Jakarta (Humas MIN 5 Jakarta Utara) — MIN 5 Jakarta Utara melaksanakan pengumpulan dan penyaluran donasi kemanusiaan bagi masyarakat terdampak bencana alam di sejumlah wilayah Sumatera. Kegiatan ini melibatkan guru, tenaga kependidikan, dan peserta didik sebagai bagian dari penguatan pendidikan karakter dan kepedulian sosial di lingkungan madrasah.
Penggalangan donasi dilakukan sebagai respons atas bencana alam yang terjadi, sekaligus menjadi sarana pembelajaran bagi peserta didik untuk menumbuhkan empati, solidaritas, dan semangat gotong royong. Selain menghimpun bantuan materi, kegiatan juga diisi dengan doa bersama yang dipanjatkan oleh seluruh warga madrasah untuk keselamatan dan ketabahan para korban.
Secara tidak langsung disampaikan bahwa kegiatan ini merupakan bagian dari implementasi nilai-nilai kemanusiaan yang terus dikuatkan melalui program pendidikan madrasah di bawah pembinaan Kementerian Agama. Madrasah didorong tidak hanya berfokus pada aspek akademik, tetapi juga pada pembentukan karakter sosial peserta didik yang peduli terhadap lingkungan dan sesama.
Kepala MIN 5 Jakarta Utara Rojak menyampaikan bahwa kegiatan kemanusiaan tersebut merupakan wujud nyata rasa persaudaraan dan kepedulian warga madrasah terhadap masyarakat yang sedang tertimpa musibah.
“Kami berharap bantuan yang dihimpun dapat meringankan beban saudara-saudara kita yang terdampak bencana. Semoga mereka diberikan kekuatan, kesehatan, dan kemudahan dalam menghadapi cobaan ini,” ujar Rojak.
Ia juga mengapresiasi partisipasi seluruh warga madrasah yang telah terlibat aktif dalam kegiatan tersebut. Menurutnya, keterlibatan peserta didik dalam aksi kemanusiaan ini menjadi bagian penting dari pembelajaran nilai empati dan tanggung jawab sosial sejak dini.
“Terima kasih kepada guru, tenaga kependidikan, dan siswa yang telah berkontribusi. Semoga kepedulian ini menjadi amal kebaikan dan membentuk karakter siswa yang peduli serta berjiwa sosial,” tambahnya.

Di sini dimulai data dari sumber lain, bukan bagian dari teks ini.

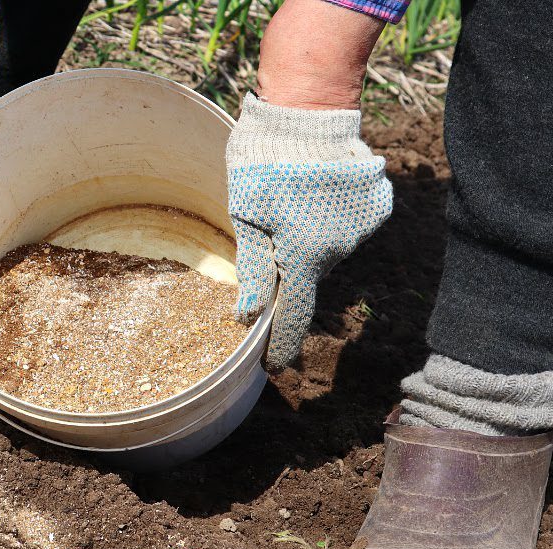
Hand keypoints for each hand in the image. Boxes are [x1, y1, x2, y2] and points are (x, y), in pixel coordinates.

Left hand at [226, 93, 392, 370]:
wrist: (308, 109)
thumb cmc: (263, 161)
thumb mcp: (244, 216)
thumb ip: (251, 269)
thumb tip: (248, 316)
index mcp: (303, 256)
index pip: (293, 314)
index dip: (283, 343)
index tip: (275, 367)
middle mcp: (340, 248)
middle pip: (308, 276)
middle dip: (289, 268)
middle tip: (269, 232)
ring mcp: (363, 225)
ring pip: (327, 249)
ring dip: (309, 238)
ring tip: (291, 200)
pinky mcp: (376, 203)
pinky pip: (347, 224)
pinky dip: (330, 216)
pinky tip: (315, 188)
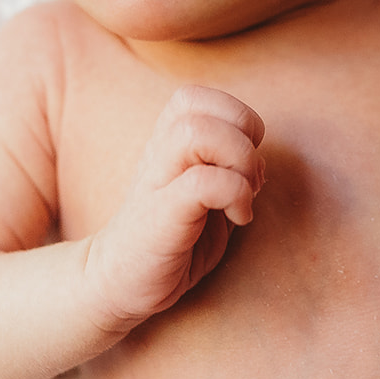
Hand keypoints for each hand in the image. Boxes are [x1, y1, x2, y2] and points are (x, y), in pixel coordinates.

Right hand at [84, 85, 265, 333]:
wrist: (118, 284)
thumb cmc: (173, 240)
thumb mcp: (209, 199)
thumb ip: (232, 171)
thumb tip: (260, 164)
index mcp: (166, 142)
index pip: (195, 95)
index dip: (234, 115)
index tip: (244, 160)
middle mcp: (157, 153)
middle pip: (195, 102)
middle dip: (242, 132)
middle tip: (250, 176)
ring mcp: (155, 182)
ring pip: (196, 132)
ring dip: (239, 159)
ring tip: (244, 195)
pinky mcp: (159, 216)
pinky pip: (201, 183)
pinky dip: (235, 194)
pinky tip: (239, 219)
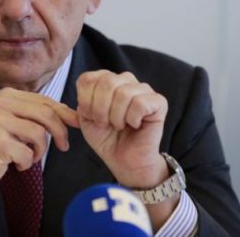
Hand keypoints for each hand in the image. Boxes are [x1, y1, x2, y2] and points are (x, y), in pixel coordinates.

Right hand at [0, 87, 78, 194]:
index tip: (77, 123)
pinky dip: (27, 163)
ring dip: (40, 151)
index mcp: (7, 95)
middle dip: (60, 132)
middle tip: (63, 146)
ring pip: (39, 134)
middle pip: (46, 114)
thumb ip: (35, 114)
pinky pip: (28, 154)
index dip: (64, 113)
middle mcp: (1, 104)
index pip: (45, 100)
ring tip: (29, 157)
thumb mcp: (12, 122)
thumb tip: (70, 114)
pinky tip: (16, 164)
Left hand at [76, 70, 167, 187]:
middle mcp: (125, 80)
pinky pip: (140, 103)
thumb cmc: (106, 137)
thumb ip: (81, 100)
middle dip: (100, 109)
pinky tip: (135, 125)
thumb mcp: (85, 118)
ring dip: (116, 117)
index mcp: (105, 80)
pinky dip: (133, 119)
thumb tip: (82, 89)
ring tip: (120, 125)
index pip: (88, 79)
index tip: (91, 116)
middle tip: (105, 123)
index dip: (85, 101)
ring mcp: (143, 89)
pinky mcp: (159, 102)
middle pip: (106, 82)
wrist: (124, 160)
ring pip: (123, 93)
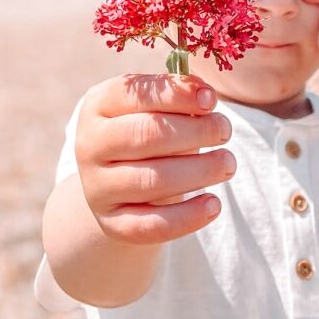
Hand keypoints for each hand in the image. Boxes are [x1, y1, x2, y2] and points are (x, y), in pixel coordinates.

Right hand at [75, 73, 236, 244]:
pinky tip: (214, 204)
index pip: (134, 95)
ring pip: (152, 181)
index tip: (211, 99)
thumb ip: (176, 95)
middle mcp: (90, 145)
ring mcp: (97, 187)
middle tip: (225, 130)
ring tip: (228, 163)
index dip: (176, 95)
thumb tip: (205, 94)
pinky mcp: (113, 223)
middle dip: (194, 131)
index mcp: (97, 106)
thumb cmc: (145, 132)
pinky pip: (152, 224)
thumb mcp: (154, 107)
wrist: (119, 184)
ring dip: (199, 171)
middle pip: (145, 136)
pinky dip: (187, 216)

Melalui kegiatan ini, MIN 5 Jakarta Utara menegaskan dukungannya terhadap program Kementerian Agama Provinsi DKI Jakarta dalam penguatan karakter dan kepedulian sosial. Aksi kemanusiaan tersebut diharapkan memberikan dampak positif bagi masyarakat sekaligus membentuk generasi madrasah yang berakhlak, peduli, dan bertanggung jawab.